I expected a bit more of an objection or some crying. I mean I prepared for that, what I didn’t prepare for was what he said next.

My son said, “Whatever,” and then he ran off to play.

I mean seriously all I got was “whatever.” I dreaded having this talk for a week and all I got was “whatever.” Talk about floored, but then again he was only five. With that talk out of the way, I made a few calls and then decided to play with the kids for the rest of the day.

I know, I know, real exciting stuff. I guess life can’t be action packed all of the time, right?

I spent the afternoon relaxing and playing with the kids, all the while I was trying to mentally prepare for what was to come. I just want you to know that what I thought and what was reality were very different as you will see later.

I kept thinking of how early I would have to get up in the morning and how long the drive to Tallahassee, Florida, would be. I thought about the separation and how my wife, Jennifer, and I would handle the stress. I hadn’t really thought about much, but she was going to be acting as mother and father while I was gone. She would be everything. Sure I was going to have my hands full with training, but she was going to be in over her head, I feared.

“Dinner is ready,” my wife called out. I walked into the kitchen and saw a wonderful southern meal prepared by my mother. Roast, mashed potatoes with gravy, green bean casserole, sweet tea, and pecan pie for dessert. It was a wonderful meal with the family. We laughed and spoke about the next day’s events. We finished and my mother and Jenni cleaned off the table. Then my wife washed the dishes and put everything away.

After dinner, I tucked the kids into bed and read them a bedtime story, and as per the routine, I ended up falling asleep long before my children.

I remember waking up to my wife saying something to the effect of, “What in the hell are you doing? The kids are supposed to be asleep not you.”

“Sorry, I must have fallen asleep. It has been a long day,” I said as I wiped the sleep from my eyes.

“Well get up and look at the wonderful mess your son made because his father couldn’t stay awake.”

“My bad, I forgot that I am not allowed to be tired,” I retorted.
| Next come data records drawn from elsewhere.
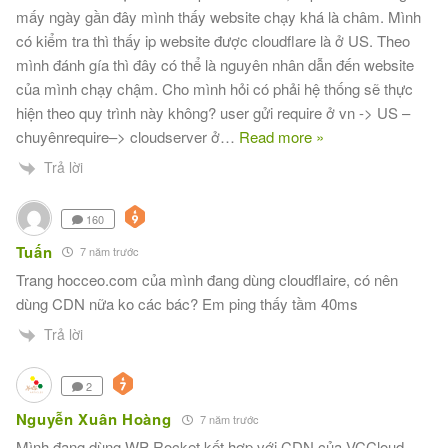
mấy ngày gần đây mình thấy website chạy khá là châm. Mình
có kiểm tra thì thấy ip website được cloudflare là ở US. Theo
mình đánh gía thì đây có thể là nguyên nhân dẫn đến website
của mình chạy chậm. Cho mình hỏi có phải hệ thống sẽ thực
hiện theo quy trình này không? user gửi require ở vn -> US –
chuyênrequire–> cloudserver ở
…
Read more »
Trả lời
160
Tuấn
7 năm trước
Trang hocceo.com của mình đang dùng cloudflaire, có nên
dùng CDN nữa ko các bác? Em ping thấy tầm 40ms
Trả lời
2
Nguyễn Xuân Hoàng
7 năm trước
Mình đang dùng WP Rocket kết hợp với CDN của VCCloud,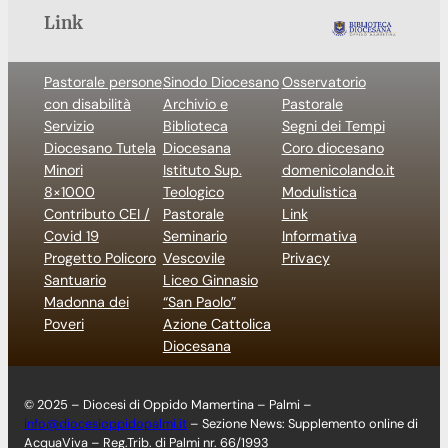
Link
Pastorale persone
Sinodo Diocesano
Osservatorio
con disabilità
Archivio e
Pastorale
Servizio
Biblioteca
Segni dei Tempi
Diocesano Tutela
Diocesana
Coro diocesano
Minori
Istituto Sup.
domenicolando.it
8×1000
Teologico
Modulistica
Contributo CEI /
Pastorale
Link
Covid 19
Seminario
Informativa
Progetto Policoro
Vescovile
Privacy
Santuario
Liceo Ginnasio
Madonna dei
“San Paolo”
Poveri
Azione Cattolica
Diocesana
© 2025 – Diocesi di Oppido Mamertina – Palmi –
info@diocesioppidopalmi.it
– Sezione News: Supplemento online di
AcquaViva – Reg.Trib. di Palmi nr. 66/1993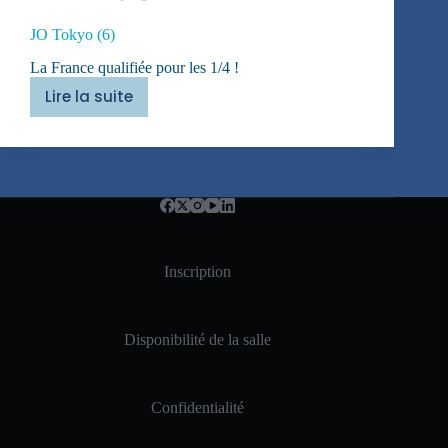
JO Tokyo (6)
La France qualifiée pour les 1/4 !
Lire la suite
JO
Tokyo
(6)
Inscription
Disponibilité de la salle
Confidentialité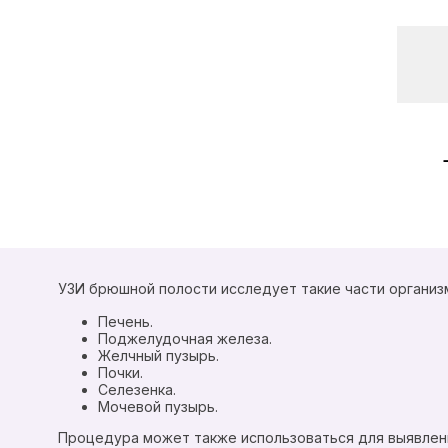
УЗИ брюшной полости исследует такие части организм
Печень.
Поджелудочная железа.
Желчный пузырь.
Почки.
Селезенка.
Мочевой пузырь.
Процедура может также использоваться для выявлени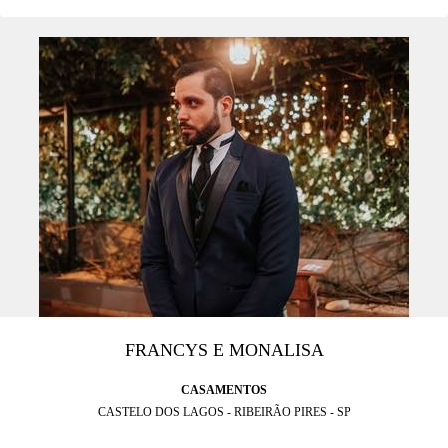
FRANCYS E MONALISA
CASAMENTOS
CASTELO DOS LAGOS - RIBEIRÃO PIRES - SP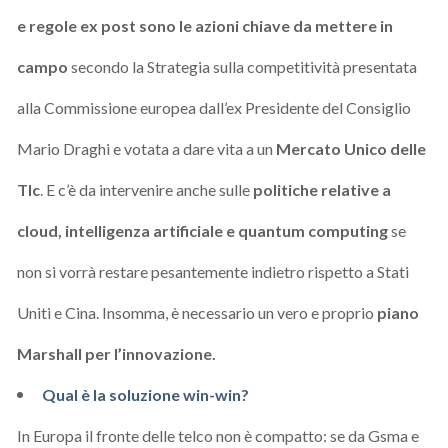
e regole ex post sono le azioni chiave da mettere in
campo
secondo la Strategia sulla competitività presentata
alla Commissione europea dall’ex Presidente del Consiglio
Mario Draghi e votata a dare vita a un
Mercato Unico delle
Tlc
. E c’è da intervenire anche sulle
politiche relative a
cloud, intelligenza artificiale e quantum computing
se
non si vorrà restare pesantemente indietro rispetto a Stati
Uniti e Cina. Insomma, è necessario un vero e proprio
piano
Marshall per l’innovazione.
Qual è la soluzione win-win?
In Europa il fronte delle telco non è compatto: se da Gsma e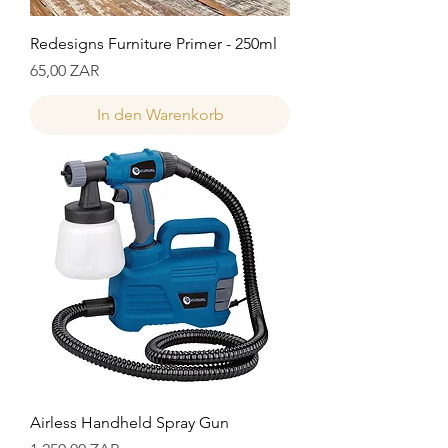
Redesigns Furniture Primer - 250ml
Preis
65,00 ZAR
In den Warenkorb
Airless Handheld Spray Gun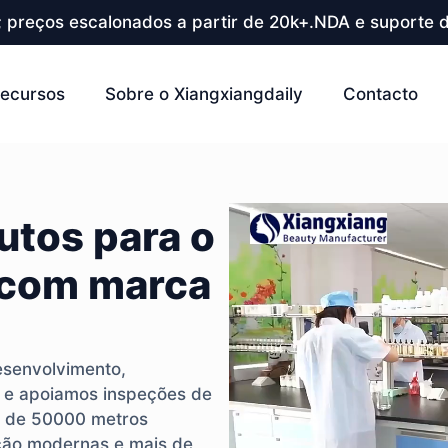
; preços escalonados a partir de 20k+.NDA e suporte d
ecursos
Sobre o Xiangxiangdaily
Contacto
utos para o
 com marca
esenvolvimento,
r e apoiamos inspeções de
s de 50000 metros
ção modernas e mais de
“Don’t be an ass,” she said.

I’m just going to say this, when you send Daddy to read to the children and Daddy and the kids pile up in the bed with one child on each side of Daddy and the bed is so comfy, you cannot expect Dad to just read the damn book and not fall asleep himself. This is a natural reaction to Dad laying his head on a pillow. His eyes close, it’s life. It is also natural that two children, one a toddler and the second a little devil, decide to play and destroy Dad’s room—oh yes and get into the bag that he just packed for his trip. Needless to say, not only did I get yelled at by my wife, but I had to wash my uniforms because I had shaving cream mixed with toothpaste smeared on them. At least the concoction was smeared in the shape of some kind of animal that I could never quite figure out.
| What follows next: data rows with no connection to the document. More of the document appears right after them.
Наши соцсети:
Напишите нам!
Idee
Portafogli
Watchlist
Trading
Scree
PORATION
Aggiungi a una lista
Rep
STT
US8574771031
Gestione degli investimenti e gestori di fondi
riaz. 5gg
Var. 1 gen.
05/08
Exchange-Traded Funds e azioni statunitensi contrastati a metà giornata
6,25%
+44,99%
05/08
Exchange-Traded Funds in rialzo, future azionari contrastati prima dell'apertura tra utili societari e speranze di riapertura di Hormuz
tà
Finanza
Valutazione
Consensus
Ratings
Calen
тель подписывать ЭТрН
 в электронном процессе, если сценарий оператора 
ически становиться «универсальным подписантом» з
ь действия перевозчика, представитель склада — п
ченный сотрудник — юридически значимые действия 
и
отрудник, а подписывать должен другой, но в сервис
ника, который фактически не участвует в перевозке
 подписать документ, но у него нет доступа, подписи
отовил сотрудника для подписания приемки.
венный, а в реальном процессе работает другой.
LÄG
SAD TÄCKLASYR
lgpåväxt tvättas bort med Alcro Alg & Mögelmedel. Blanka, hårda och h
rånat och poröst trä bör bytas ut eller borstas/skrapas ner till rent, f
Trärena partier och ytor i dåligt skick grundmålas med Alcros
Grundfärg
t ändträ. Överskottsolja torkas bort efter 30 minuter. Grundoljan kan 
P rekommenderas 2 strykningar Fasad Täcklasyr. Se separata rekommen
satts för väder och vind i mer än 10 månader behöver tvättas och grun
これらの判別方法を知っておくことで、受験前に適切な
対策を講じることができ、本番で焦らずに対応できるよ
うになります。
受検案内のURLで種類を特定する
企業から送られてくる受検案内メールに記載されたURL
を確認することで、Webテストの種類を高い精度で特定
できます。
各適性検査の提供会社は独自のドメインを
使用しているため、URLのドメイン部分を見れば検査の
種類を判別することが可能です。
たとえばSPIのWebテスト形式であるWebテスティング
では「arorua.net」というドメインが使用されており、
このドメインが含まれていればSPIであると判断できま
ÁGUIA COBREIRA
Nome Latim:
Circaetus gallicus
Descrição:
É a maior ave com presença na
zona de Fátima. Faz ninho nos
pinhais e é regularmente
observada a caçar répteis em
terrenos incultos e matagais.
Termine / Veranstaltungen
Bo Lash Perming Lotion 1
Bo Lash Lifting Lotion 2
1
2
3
After getting the kids to sleep and starting the wash, I was finally able to sit down to watch a little television and hang out with my wife, my mom, and dad. The evening was for all intents and purposes very uneventful. We watched the Simpsons and Home Improvement, while winding down from the day’s activities.

After finishing the wash, I hung my clothes, a dark gray pin striped suit with a long sleeve light blue collared shirt and gray and blue tie out on the bedroom doorknob.

I changed into a pair of boxers and a T-shirt and climbed into bed. The quiet was terrible. I just laid there staring at the ceiling, counting the specs of popcorn texturing plastered to the ceiling. The room was dark except for a thin column of light, from a light pole outside on the road, peeking in through the corner of the blinds in the lone window. It wasn’t much illumination, but it was just enough to see the popcorn-encrusted ceiling.

My wife, who was lying next to me, had already dozed off long ago. Other things that may have transpired between the time we got in bed and the time I began staring at the ceiling will not be discussed. Some things are just not open for discussion, sorry.

So I lay in bed listening to my wife sleep while I count popcorn on the ceiling and eventually I fall off into dream land. Of course, I wasn’t in dream land long.